Hotel Chocolat improved its balance sheet on the back of profit growth, increasing net cash to £21.8m at the end of the period, from £18.3m after the first half of 2018.
Shares rose 3.2% to 315.7p in early trading.
Morning update
WH Smith (SMWH) has boosted its board of directors with three new appointments, including the addition of the head of its High Street division.
WH Smith High Street MD, Carl Cowling, joins the retailer’s board after five years which the business he initially joined as MD of its travel arm.
He will be joined on the board by Fuller, Smith & Turner chief executive Simon Emeny, who recently orchestrated the sale of the group’s beer business to Asahi for £250m.
Emeny has led the London-based hospitality business since 2013, following a number of consumer-focussed roles, including the role of director at Dunelm Group.
Chairman of supply chain finance specialists Greenhill Capital, Maurice Thompson, will also join Cowling and Emeny on the board.
Thompson has more than 30 years of experience in the international banking industry, and was previously chief executive of Citibank in the UK.
“Since joining WH Smith in 2014, Carl has made a significant contribution to the Company, in both our Travel and High Street businesses,” commented WH Smith chairman, Henry Staunton.
“He will be a valuable addition to the Board as we continue to deliver the strategies for each business and create value for shareholders.
“We are delighted to welcome Simon and Maurice on to the Board of WH Smith.
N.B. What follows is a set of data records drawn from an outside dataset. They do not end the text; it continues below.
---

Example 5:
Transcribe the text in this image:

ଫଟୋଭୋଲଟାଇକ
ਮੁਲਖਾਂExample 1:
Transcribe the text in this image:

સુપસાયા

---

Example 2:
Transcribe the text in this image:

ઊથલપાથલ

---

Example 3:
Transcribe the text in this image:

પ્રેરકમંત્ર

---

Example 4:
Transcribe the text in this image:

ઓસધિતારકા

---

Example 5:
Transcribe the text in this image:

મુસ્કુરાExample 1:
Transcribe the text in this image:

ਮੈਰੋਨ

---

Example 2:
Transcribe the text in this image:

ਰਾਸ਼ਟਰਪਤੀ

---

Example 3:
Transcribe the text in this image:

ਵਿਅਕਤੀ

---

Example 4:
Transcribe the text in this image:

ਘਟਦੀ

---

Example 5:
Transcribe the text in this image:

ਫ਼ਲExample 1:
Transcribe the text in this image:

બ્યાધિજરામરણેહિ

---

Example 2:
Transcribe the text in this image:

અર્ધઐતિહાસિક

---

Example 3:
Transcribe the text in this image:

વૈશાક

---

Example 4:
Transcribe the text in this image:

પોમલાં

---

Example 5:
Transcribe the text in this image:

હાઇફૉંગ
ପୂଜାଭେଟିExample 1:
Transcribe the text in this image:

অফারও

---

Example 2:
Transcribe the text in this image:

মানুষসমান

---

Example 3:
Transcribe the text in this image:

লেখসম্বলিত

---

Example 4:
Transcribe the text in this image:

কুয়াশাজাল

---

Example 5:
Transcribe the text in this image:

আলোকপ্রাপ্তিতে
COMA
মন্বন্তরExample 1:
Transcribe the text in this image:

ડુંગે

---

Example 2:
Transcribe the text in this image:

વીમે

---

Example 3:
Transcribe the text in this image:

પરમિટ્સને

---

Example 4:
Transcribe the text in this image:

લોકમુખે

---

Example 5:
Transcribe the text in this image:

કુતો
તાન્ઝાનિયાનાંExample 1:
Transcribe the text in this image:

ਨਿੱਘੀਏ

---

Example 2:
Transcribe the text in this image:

Their combined retail and financial expertise will ensure we continue to be well positioned to invest in new opportunities and grow the business.”
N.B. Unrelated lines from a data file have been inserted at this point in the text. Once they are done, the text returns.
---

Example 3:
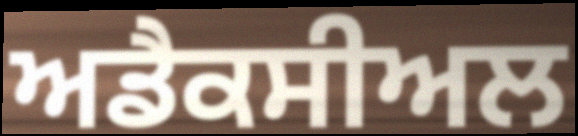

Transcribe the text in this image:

ਅਡੈਕਸੀਅਲ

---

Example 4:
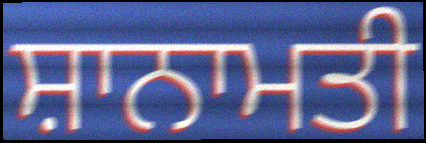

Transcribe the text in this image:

ਸ਼ਾਨਾਮਤੀ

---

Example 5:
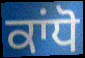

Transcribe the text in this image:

ਕਾਂਧੋ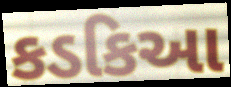
કડકિઆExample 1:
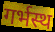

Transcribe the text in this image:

गर्भस्थ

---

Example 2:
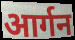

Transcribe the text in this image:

आर्गन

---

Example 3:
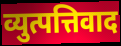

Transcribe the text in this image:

व्युत्पत्तिवाद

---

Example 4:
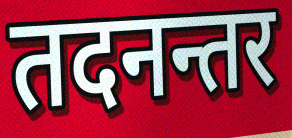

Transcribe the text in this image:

तदनन्तर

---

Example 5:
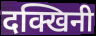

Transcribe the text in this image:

दक्खिनी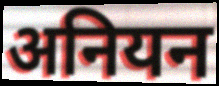
अनियन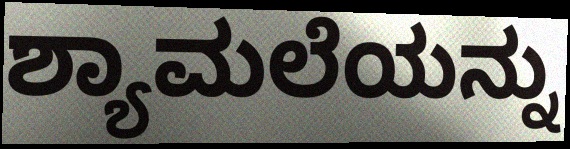
ಶ್ಯಾಮಲೆಯನ್ನು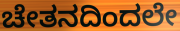
ಚೇತನದಿಂದಲೇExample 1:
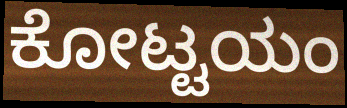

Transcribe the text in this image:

ಕೋಟ್ಟಯಂ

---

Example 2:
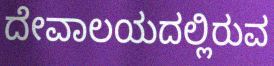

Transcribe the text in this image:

ದೇವಾಲಯದಲ್ಲಿರುವ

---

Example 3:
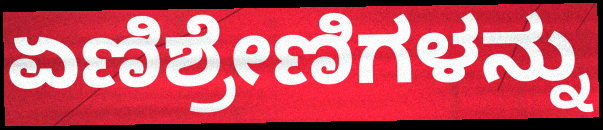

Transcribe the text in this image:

ಏಣಿಶ್ರೇಣಿಗಳನ್ನು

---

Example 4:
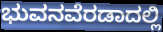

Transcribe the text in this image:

ಭುವನವೆರಡಾದಲ್ಲಿ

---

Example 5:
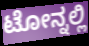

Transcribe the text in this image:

ಟೋನ್ನಲ್ಲಿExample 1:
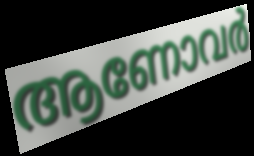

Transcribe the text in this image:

ആണോവർ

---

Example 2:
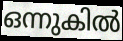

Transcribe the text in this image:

ഒന്നുകിൽ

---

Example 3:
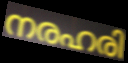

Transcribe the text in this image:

നരഹരി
Profitability improved at Sausage-skin maker Devro (DVO) on the back operating improvements at its manufacturing sites.
Pre-tax profits for the year to December 2018 jumped to £32.1m from £29.5m in 2017.
The improvement came despite a £3.5m decline in underlying sales, which fell to £253.4m for the year.
Rutger Helbing, CEO of Devro said: “We continued to make significant progress on our strategic priorities in 2018, delivering manufacturing efficiency improvements, in particular at our US plant, driving average selling price improvements in China and establishing the building blocks for future growth supported by our new Fine Ultra product platform.
“Despite ongoing pressures from input cost inflation, principally salary and utility costs and exchange rate volatility, at this early stage of the year the Board believes that Devro is well placed to make good progress in 2019.”
The FTSE 100 has slumped in early morning trading, dropping 0.7% to 7,130pts, following a decline in the Asian markets.
The early risers include Devro (DVO), up 3.5% to 177p and Marks and Spencer (MKS), up 0.7% to 295.8p.
The early fallers include Stock Spirit Group (STCK), down 4.1% to 217.5p, Purecircle (PURE), down 3.7% to 250p, and BAT (BATS), down 2.4% to 2,823p.
Yesterday in the city
The FTSE 100 remained fairly flat, jumping just 0.1% in trading yesterday, up to 7,183pts, following a boost in sentiment regarding US-China trade negotiations.
Private label bakery business Finsbury Food Group (FIF) slid 1.8% to 80.5p, after business closures meant headline revenues declined.
Sugar giant ABF (ABF) saw a similar slump in value, dropping 1.7% to 2,273p as it revealed second half sales would match targets, expect for already-below par sugar sales.
Other fallers included Eagle Eye Solutions (EYE), down 2.7% to 142.5p, Premier Foods (PFD), down 2.5% to 37p and Greencore (GNC), down 2.3% to 197p.
It was a more positive day for household goods supplier McBride (MCB), which rose 2.7% to 94p, following a substantial decline in value follow its results announcement last week.
Other risers included Just Eat (JE.), up 2.3% to 720p, Marks and Spencer (MKS), up 1.8% to 293.7p, and Nichols (NICL), up 1.5% to 1,555p.